==== PROVIDED INFORMATION ====
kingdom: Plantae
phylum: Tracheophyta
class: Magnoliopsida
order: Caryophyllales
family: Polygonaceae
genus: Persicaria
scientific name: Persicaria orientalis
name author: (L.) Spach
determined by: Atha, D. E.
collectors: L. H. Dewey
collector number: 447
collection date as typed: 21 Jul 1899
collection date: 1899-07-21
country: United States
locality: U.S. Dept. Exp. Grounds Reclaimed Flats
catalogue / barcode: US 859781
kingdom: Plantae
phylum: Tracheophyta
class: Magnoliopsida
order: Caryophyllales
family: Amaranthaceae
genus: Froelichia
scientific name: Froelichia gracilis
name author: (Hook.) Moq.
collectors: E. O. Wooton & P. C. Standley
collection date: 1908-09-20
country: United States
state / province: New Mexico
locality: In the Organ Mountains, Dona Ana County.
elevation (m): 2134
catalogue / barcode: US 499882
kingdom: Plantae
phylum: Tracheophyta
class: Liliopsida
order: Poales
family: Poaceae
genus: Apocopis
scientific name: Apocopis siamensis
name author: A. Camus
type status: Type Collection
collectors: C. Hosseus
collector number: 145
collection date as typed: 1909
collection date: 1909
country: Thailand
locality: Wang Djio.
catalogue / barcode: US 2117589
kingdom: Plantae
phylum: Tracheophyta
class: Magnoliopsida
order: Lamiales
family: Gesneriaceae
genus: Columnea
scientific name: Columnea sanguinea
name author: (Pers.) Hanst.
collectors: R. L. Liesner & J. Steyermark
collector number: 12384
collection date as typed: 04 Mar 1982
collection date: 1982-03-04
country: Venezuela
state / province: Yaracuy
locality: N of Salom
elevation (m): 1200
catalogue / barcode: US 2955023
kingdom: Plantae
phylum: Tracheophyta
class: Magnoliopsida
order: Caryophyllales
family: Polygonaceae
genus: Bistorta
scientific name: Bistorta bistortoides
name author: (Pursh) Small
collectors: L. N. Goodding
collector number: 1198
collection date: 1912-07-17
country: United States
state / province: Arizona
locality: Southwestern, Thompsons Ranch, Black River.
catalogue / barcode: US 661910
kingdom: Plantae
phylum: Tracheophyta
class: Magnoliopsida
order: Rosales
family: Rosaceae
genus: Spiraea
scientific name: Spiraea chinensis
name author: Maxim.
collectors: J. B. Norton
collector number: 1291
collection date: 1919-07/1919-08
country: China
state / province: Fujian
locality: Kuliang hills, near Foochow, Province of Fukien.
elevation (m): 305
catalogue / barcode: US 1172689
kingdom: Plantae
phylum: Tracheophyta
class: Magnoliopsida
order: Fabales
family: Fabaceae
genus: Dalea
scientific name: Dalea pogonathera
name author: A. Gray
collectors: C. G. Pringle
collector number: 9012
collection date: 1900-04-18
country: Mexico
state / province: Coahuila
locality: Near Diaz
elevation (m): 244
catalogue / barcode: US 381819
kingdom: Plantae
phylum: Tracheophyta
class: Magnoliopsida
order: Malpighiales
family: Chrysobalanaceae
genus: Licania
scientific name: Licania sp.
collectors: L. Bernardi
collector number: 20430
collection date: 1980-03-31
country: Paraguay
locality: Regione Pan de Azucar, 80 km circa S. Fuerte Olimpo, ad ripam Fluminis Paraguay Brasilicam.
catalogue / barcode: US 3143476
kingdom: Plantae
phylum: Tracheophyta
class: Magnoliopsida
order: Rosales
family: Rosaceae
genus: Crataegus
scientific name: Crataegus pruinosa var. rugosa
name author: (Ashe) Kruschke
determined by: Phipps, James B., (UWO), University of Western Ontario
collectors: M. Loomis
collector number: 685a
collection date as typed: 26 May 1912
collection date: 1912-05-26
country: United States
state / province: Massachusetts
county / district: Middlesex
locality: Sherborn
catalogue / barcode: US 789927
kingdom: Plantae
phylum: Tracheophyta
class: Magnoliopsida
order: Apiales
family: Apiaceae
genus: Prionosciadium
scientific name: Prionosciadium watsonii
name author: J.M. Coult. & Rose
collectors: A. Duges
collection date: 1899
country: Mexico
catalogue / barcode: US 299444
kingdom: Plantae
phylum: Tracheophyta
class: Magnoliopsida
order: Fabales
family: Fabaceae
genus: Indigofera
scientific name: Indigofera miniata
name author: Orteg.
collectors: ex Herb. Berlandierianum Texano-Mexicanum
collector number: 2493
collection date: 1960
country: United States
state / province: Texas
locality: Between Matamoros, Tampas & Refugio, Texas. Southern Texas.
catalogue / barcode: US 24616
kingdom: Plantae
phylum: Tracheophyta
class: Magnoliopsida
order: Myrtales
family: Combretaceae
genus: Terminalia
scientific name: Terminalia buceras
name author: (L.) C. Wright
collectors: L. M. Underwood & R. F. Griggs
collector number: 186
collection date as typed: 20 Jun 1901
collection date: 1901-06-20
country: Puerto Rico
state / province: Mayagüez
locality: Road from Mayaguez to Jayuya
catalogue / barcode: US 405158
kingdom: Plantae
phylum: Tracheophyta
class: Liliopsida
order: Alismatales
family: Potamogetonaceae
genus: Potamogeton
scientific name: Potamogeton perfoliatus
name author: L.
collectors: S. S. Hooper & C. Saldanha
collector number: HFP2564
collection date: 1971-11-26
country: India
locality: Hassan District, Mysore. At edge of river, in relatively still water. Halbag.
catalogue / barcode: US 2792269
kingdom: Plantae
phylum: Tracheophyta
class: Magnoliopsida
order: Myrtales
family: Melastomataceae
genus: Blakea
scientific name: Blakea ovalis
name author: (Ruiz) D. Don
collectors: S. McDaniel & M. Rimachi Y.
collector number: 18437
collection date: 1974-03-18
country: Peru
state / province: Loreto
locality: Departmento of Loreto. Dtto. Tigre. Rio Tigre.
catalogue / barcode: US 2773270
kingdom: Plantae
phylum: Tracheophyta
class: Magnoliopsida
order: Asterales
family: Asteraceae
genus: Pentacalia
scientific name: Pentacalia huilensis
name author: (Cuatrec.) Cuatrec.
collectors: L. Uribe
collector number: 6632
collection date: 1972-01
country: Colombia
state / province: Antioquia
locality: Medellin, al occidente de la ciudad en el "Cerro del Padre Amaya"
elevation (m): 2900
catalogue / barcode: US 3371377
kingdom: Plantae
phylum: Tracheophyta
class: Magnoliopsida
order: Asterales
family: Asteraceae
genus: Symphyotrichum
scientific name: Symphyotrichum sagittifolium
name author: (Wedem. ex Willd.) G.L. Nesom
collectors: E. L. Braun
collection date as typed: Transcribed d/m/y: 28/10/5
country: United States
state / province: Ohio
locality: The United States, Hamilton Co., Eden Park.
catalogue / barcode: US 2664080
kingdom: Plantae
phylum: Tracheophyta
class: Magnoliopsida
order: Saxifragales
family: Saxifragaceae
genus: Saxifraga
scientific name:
====
_WHAT TO PRODUCE_:
Output all lines of the rows above as a JSON array of strings, one string per line, with blank lines omitted.

_SOLUTION TO THE PROBLEM_:
[
  "kingdom: Plantae",
  "phylum: Tracheophyta",
  "class: Magnoliopsida",
  "order: Caryophyllales",
  "family: Polygonaceae",
  "genus: Persicaria",
  "scientific name: Persicaria orientalis",
  "name author: (L.) Spach",
  "determined by: Atha, D. E.",
  "collectors: L. H. Dewey",
  "collector number: 447",
  "collection date as typed: 21 Jul 1899",
  "collection date: 1899-07-21",
  "country: United States",
  "locality: U.S. Dept. Exp. Grounds Reclaimed Flats",
  "catalogue / barcode: US 859781",
  "kingdom: Plantae",
  "phylum: Tracheophyta",
  "class: Magnoliopsida",
  "order: Caryophyllales",
  "family: Amaranthaceae",
  "genus: Froelichia",
  "scientific name: Froelichia gracilis",
  "name author: (Hook.) Moq.",
  "collectors: E. O. Wooton & P. C. Standley",
  "collection date: 1908-09-20",
  "country: United States",
  "state / province: New Mexico",
  "locality: In the Organ Mountains, Dona Ana County.",
  "elevation (m): 2134",
  "catalogue / barcode: US 499882",
  "kingdom: Plantae",
  "phylum: Tracheophyta",
  "class: Liliopsida",
  "order: Poales",
  "family: Poaceae",
  "genus: Apocopis",
  "scientific name: Apocopis siamensis",
  "name author: A. Camus",
  "type status: Type Collection",
  "collectors: C. Hosseus",
  "collector number: 145",
  "collection date as typed: 1909",
  "collection date: 1909",
  "country: Thailand",
  "locality: Wang Djio.",
  "catalogue / barcode: US 2117589",
  "kingdom: Plantae",
  "phylum: Tracheophyta",
  "class: Magnoliopsida",
  "order: Lamiales",
  "family: Gesneriaceae",
  "genus: Columnea",
  "scientific name: Columnea sanguinea",
  "name author: (Pers.) Hanst.",
  "collectors: R. L. Liesner & J. Steyermark",
  "collector number: 12384",
  "collection date as typed: 04 Mar 1982",
  "collection date: 1982-03-04",
  "country: Venezuela",
  "state / province: Yaracuy",
  "locality: N of Salom",
  "elevation (m): 1200",
  "catalogue / barcode: US 2955023",
  "kingdom: Plantae",
  "phylum: Tracheophyta",
  "class: Magnoliopsida",
  "order: Caryophyllales",
  "family: Polygonaceae",
  "genus: Bistorta",
  "scientific name: Bistorta bistortoides",
  "name author: (Pursh) Small",
  "collectors: L. N. Goodding",
  "collector number: 1198",
  "collection date: 1912-07-17",
  "country: United States",
  "state / province: Arizona",
  "locality: Southwestern, Thompsons Ranch, Black River.",
  "catalogue / barcode: US 661910",
  "kingdom: Plantae",
  "phylum: Tracheophyta",
  "class: Magnoliopsida",
  "order: Rosales",
  "family: Rosaceae",
  "genus: Spiraea",
  "scientific name: Spiraea chinensis",
  "name author: Maxim.",
  "collectors: J. B. Norton",
  "collector number: 1291",
  "collection date: 1919-07/1919-08",
  "country: China",
  "state / province: Fujian",
  "locality: Kuliang hills, near Foochow, Province of Fukien.",
  "elevation (m): 305",
  "catalogue / barcode: US 1172689",
  "kingdom: Plantae",
  "phylum: Tracheophyta",
  "class: Magnoliopsida",
  "order: Fabales",
  "family: Fabaceae",
  "genus: Dalea",
  "scientific name: Dalea pogonathera",
  "name author: A. Gray",
  "collectors: C. G. Pringle",
  "collector number: 9012",
  "collection date: 1900-04-18",
  "country: Mexico",
  "state / province: Coahuila",
  "locality: Near Diaz",
  "elevation (m): 244",
  "catalogue / barcode: US 381819",
  "kingdom: Plantae",
  "phylum: Tracheophyta",
  "class: Magnoliopsida",
  "order: Malpighiales",
  "family: Chrysobalanaceae",
  "genus: Licania",
  "scientific name: Licania sp.",
  "collectors: L. Bernardi",
  "collector number: 20430",
  "collection date: 1980-03-31",
  "country: Paraguay",
  "locality: Regione Pan de Azucar, 80 km circa S. Fuerte Olimpo, ad ripam Fluminis Paraguay Brasilicam.",
  "catalogue / barcode: US 3143476",
  "kingdom: Plantae",
  "phylum: Tracheophyta",
  "class: Magnoliopsida",
  "order: Rosales",
  "family: Rosaceae",
  "genus: Crataegus",
  "scientific name: Crataegus pruinosa var. rugosa",
  "name author: (Ashe) Kruschke",
  "determined by: Phipps, James B., (UWO), University of Western Ontario",
  "collectors: M. Loomis",
  "collector number: 685a",
  "collection date as typed: 26 May 1912",
  "collection date: 1912-05-26",
  "country: United States",
  "state / province: Massachusetts",
  "county / district: Middlesex",
  "locality: Sherborn",
  "catalogue / barcode: US 789927",
  "kingdom: Plantae",
  "phylum: Tracheophyta",
  "class: Magnoliopsida",
  "order: Apiales",
  "family: Apiaceae",
  "genus: Prionosciadium",
  "scientific name: Prionosciadium watsonii",
  "name author: J.M. Coult. & Rose",
  "collectors: A. Duges",
  "collection date: 1899",
  "country: Mexico",
  "catalogue / barcode: US 299444",
  "kingdom: Plantae",
  "phylum: Tracheophyta",
  "class: Magnoliopsida",
  "order: Fabales",
  "family: Fabaceae",
  "genus: Indigofera",
  "scientific name: Indigofera miniata",
  "name author: Orteg.",
  "collectors: ex Herb. Berlandierianum Texano-Mexicanum",
  "collector number: 2493",
  "collection date: 1960",
  "country: United States",
  "state / province: Texas",
  "locality: Between Matamoros, Tampas & Refugio, Texas. Southern Texas.",
  "catalogue / barcode: US 24616",
  "kingdom: Plantae",
  "phylum: Tracheophyta",
  "class: Magnoliopsida",
  "order: Myrtales",
  "family: Combretaceae",
  "genus: Terminalia",
  "scientific name: Terminalia buceras",
  "name author: (L.) C. Wright",
  "collectors: L. M. Underwood & R. F. Griggs",
  "collector number: 186",
  "collection date as typed: 20 Jun 1901",
  "collection date: 1901-06-20",
  "country: Puerto Rico",
  "state / province: Mayagüez",
  "locality: Road from Mayaguez to Jayuya",
  "catalogue / barcode: US 405158",
  "kingdom: Plantae",
  "phylum: Tracheophyta",
  "class: Liliopsida",
  "order: Alismatales",
  "family: Potamogetonaceae",
  "genus: Potamogeton",
  "scientific name: Potamogeton perfoliatus",
  "name author: L.",
  "collectors: S. S. Hooper & C. Saldanha",
  "collector number: HFP2564",
  "collection date: 1971-11-26",
  "country: India",
  "locality: Hassan District, Mysore. At edge of river, in relatively still water. Halbag.",
  "catalogue / barcode: US 2792269",
  "kingdom: Plantae",
  "phylum: Tracheophyta",
  "class: Magnoliopsida",
  "order: Myrtales",
  "family: Melastomataceae",
  "genus: Blakea",
  "scientific name: Blakea ovalis",
  "name author: (Ruiz) D. Don",
  "collectors: S. McDaniel & M. Rimachi Y.",
  "collector number: 18437",
  "collection date: 1974-03-18",
  "country: Peru",
  "state / province: Loreto",
  "locality: Departmento of Loreto. Dtto. Tigre. Rio Tigre.",
  "catalogue / barcode: US 2773270",
  "kingdom: Plantae",
  "phylum: Tracheophyta",
  "class: Magnoliopsida",
  "order: Asterales",
  "family: Asteraceae",
  "genus: Pentacalia",
  "scientific name: Pentacalia huilensis",
  "name author: (Cuatrec.) Cuatrec.",
  "collectors: L. Uribe",
  "collector number: 6632",
  "collection date: 1972-01",
  "country: Colombia",
  "state / province: Antioquia",
  "locality: Medellin, al occidente de la ciudad en el \"Cerro del Padre Amaya\"",
  "elevation (m): 2900",
  "catalogue / barcode: US 3371377",
  "kingdom: Plantae",
  "phylum: Tracheophyta",
  "class: Magnoliopsida",
  "order: Asterales",
  "family: Asteraceae",
  "genus: Symphyotrichum",
  "scientific name: Symphyotrichum sagittifolium",
  "name author: (Wedem. ex Willd.) G.L. Nesom",
  "collectors: E. L. Braun",
  "collection date as typed: Transcribed d/m/y: 28/10/5",
  "country: United States",
  "state / province: Ohio",
  "locality: The United States, Hamilton Co., Eden Park.",
  "catalogue / barcode: US 2664080",
  "kingdom: Plantae",
  "phylum: Tracheophyta",
  "class: Magnoliopsida",
  "order: Saxifragales",
  "family: Saxifragaceae",
  "genus: Saxifraga",
  "scientific name:"
]